_TO DO_
Start with the line containing "Would you identify" and write out each line through the end of the listing, exactly as given.

DATASET EXCERPTS START

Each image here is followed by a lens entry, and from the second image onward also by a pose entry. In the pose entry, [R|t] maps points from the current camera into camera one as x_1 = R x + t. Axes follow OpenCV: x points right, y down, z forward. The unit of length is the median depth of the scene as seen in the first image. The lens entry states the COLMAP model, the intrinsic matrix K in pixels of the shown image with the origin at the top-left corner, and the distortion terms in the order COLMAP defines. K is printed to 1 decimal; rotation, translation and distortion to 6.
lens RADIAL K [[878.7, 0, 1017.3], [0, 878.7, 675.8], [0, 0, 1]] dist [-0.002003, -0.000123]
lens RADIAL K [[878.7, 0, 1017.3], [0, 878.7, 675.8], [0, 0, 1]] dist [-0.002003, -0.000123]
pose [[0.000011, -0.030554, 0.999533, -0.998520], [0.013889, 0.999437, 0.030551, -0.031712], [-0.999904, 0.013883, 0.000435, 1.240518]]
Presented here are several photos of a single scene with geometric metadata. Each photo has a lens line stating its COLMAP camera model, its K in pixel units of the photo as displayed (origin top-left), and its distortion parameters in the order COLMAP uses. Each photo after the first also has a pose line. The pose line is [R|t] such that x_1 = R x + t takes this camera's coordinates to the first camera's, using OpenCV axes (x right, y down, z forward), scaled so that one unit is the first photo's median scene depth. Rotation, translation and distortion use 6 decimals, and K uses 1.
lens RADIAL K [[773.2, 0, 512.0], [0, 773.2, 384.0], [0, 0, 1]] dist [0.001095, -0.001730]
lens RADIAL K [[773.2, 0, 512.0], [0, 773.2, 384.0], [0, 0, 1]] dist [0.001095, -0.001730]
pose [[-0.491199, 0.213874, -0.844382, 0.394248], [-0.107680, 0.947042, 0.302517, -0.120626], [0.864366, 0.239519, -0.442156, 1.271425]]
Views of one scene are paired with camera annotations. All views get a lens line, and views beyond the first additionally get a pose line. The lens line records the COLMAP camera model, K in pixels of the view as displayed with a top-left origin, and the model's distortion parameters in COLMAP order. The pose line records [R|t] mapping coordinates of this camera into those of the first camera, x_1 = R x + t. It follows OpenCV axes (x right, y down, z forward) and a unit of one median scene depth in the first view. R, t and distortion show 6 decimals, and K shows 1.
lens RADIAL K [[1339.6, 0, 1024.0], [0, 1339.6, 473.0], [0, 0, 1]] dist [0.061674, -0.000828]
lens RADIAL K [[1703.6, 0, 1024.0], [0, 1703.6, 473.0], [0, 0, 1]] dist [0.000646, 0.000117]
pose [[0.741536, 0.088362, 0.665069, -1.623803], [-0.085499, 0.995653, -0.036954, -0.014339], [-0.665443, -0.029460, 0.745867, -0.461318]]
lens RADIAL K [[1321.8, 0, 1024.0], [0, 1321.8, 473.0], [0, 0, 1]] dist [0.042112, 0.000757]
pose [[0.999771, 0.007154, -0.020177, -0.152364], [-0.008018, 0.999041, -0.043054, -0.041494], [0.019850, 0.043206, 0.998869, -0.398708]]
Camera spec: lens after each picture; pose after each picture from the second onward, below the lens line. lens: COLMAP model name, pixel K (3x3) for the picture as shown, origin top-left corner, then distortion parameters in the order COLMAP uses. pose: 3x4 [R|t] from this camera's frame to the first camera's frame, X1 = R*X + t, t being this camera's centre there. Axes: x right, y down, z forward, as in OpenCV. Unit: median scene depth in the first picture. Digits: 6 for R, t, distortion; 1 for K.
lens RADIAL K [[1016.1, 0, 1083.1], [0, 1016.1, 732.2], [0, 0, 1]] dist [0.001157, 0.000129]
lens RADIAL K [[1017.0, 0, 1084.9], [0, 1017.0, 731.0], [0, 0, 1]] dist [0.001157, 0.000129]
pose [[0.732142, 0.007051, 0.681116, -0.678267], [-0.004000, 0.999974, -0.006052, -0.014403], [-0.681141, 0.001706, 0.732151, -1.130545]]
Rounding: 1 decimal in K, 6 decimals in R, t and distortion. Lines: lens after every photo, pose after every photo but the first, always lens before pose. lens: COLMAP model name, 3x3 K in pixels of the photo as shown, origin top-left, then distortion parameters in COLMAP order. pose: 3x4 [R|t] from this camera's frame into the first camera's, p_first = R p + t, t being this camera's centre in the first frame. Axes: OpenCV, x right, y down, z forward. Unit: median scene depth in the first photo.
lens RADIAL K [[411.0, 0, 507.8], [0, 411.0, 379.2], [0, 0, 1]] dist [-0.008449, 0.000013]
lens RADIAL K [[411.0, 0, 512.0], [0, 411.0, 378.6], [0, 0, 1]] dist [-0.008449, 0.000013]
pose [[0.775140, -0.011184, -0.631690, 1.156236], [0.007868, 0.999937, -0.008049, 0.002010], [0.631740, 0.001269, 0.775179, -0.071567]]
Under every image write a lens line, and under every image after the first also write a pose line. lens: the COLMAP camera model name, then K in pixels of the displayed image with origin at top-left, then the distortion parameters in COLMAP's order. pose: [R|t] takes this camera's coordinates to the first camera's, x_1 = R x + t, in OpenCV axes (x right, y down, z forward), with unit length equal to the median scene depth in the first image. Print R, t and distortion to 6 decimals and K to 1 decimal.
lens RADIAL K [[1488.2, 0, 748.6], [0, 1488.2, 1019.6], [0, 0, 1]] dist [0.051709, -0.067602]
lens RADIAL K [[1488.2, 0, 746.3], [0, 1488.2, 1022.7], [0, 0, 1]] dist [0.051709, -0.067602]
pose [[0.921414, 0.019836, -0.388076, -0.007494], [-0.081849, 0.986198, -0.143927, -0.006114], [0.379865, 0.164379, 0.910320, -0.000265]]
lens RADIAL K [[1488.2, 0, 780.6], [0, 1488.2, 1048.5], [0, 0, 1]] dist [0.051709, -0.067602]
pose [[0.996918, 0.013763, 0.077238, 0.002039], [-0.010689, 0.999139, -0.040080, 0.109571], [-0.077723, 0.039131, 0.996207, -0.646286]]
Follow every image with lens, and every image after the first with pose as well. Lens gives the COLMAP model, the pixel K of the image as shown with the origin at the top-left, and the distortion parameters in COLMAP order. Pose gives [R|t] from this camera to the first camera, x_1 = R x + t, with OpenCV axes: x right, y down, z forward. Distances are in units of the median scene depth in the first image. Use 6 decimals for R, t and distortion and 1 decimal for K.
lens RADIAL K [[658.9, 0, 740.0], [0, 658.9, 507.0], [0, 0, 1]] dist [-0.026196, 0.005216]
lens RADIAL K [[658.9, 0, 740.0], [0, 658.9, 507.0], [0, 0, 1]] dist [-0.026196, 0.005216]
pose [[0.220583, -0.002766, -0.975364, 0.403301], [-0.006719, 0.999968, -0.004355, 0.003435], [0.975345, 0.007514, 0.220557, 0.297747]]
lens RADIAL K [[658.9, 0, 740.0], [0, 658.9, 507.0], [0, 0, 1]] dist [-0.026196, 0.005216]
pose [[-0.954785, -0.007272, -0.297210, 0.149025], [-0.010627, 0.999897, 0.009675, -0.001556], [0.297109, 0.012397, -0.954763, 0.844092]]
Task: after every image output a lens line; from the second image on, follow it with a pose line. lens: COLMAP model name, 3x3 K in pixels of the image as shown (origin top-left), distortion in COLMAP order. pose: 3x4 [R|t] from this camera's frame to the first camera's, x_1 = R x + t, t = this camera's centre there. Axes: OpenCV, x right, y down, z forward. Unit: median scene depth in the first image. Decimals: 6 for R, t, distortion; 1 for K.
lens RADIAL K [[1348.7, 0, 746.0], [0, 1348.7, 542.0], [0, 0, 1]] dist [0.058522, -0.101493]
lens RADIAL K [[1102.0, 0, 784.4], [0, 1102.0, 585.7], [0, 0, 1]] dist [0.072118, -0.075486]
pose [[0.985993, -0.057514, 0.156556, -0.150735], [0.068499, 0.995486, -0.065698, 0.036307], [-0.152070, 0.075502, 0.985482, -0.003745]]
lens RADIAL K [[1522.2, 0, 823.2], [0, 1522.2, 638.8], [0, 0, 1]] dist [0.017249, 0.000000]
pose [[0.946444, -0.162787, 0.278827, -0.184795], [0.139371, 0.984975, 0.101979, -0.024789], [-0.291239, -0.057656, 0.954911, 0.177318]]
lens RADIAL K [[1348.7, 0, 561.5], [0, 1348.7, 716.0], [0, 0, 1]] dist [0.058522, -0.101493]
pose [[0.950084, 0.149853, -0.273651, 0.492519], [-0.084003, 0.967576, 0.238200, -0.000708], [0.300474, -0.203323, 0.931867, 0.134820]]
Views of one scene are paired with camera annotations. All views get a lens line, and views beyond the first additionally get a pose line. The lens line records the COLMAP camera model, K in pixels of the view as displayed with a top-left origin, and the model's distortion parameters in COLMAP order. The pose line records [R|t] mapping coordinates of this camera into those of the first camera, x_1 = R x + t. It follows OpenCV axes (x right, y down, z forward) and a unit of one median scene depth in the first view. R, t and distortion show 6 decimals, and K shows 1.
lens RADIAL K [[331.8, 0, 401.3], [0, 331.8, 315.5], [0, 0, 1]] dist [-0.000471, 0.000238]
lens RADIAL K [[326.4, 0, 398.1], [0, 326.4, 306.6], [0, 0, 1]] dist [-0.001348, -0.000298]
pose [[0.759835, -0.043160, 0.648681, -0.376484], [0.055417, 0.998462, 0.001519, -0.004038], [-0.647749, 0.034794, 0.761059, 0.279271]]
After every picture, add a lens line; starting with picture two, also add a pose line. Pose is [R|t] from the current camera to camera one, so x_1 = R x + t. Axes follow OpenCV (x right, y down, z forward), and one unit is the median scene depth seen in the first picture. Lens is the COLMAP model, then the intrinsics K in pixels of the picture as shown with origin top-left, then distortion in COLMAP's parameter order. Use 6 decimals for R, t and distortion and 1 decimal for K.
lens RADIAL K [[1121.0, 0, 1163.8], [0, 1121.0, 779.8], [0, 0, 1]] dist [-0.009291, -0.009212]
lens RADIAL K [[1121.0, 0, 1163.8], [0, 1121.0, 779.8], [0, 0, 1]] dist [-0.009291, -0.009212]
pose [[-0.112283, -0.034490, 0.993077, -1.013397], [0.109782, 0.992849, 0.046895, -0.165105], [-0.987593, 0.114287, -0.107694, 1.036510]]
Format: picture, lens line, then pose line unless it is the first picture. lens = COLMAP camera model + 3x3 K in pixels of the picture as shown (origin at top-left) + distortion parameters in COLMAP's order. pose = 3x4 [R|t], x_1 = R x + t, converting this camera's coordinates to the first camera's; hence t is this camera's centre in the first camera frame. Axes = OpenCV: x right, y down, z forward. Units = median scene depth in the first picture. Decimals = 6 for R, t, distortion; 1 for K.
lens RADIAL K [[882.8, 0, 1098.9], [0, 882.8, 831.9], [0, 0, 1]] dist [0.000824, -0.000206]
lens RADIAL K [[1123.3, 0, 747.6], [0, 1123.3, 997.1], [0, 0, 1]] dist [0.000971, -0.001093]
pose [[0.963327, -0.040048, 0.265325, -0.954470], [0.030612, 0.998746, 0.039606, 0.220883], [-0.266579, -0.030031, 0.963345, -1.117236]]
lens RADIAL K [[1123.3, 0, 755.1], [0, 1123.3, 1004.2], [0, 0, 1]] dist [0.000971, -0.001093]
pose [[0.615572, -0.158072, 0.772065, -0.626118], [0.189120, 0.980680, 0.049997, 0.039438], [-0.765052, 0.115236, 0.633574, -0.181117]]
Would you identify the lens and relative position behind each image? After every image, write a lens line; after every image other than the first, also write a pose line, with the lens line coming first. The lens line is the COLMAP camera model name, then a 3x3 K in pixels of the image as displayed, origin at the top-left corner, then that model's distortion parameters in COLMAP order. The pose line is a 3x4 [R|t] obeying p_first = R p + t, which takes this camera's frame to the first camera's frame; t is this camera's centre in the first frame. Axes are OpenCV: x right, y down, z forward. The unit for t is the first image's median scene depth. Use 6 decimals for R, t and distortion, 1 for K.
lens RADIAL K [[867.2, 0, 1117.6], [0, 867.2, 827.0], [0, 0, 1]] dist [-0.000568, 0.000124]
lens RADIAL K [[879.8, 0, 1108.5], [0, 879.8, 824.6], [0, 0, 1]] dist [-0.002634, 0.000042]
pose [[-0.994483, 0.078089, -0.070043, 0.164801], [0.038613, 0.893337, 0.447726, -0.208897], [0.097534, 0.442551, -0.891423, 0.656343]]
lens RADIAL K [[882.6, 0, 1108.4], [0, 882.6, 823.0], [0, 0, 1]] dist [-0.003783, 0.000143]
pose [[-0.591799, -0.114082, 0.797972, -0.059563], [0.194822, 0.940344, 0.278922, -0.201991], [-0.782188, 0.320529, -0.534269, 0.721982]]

DATASET EXCERPTS END

_RESULT OF THIS EXERCISE_
Would you identify the lens and relative position behind each image? After every image, write a lens line; after every image other than the first, also write a pose line, with the lens line coming first. The lens line is the COLMAP camera model name, then a 3x3 K in pixels of the image as displayed, origin at the top-left corner, then that model's distortion parameters in COLMAP order. The pose line is a 3x4 [R|t] obeying p_first = R p + t, which takes this camera's frame to the first camera's frame; t is this camera's centre in the first frame. Axes are OpenCV: x right, y down, z forward. The unit for t is the first image's median scene depth. Use 6 decimals for R, t and distortion, 1 for K.
lens RADIAL K [[867.2, 0, 1117.6], [0, 867.2, 827.0], [0, 0, 1]] dist [-0.000568, 0.000124]
lens RADIAL K [[879.8, 0, 1108.5], [0, 879.8, 824.6], [0, 0, 1]] dist [-0.002634, 0.000042]
pose [[-0.994483, 0.078089, -0.070043, 0.164801], [0.038613, 0.893337, 0.447726, -0.208897], [0.097534, 0.442551, -0.891423, 0.656343]]
lens RADIAL K [[882.6, 0, 1108.4], [0, 882.6, 823.0], [0, 0, 1]] dist [-0.003783, 0.000143]
pose [[-0.591799, -0.114082, 0.797972, -0.059563], [0.194822, 0.940344, 0.278922, -0.201991], [-0.782188, 0.320529, -0.534269, 0.721982]]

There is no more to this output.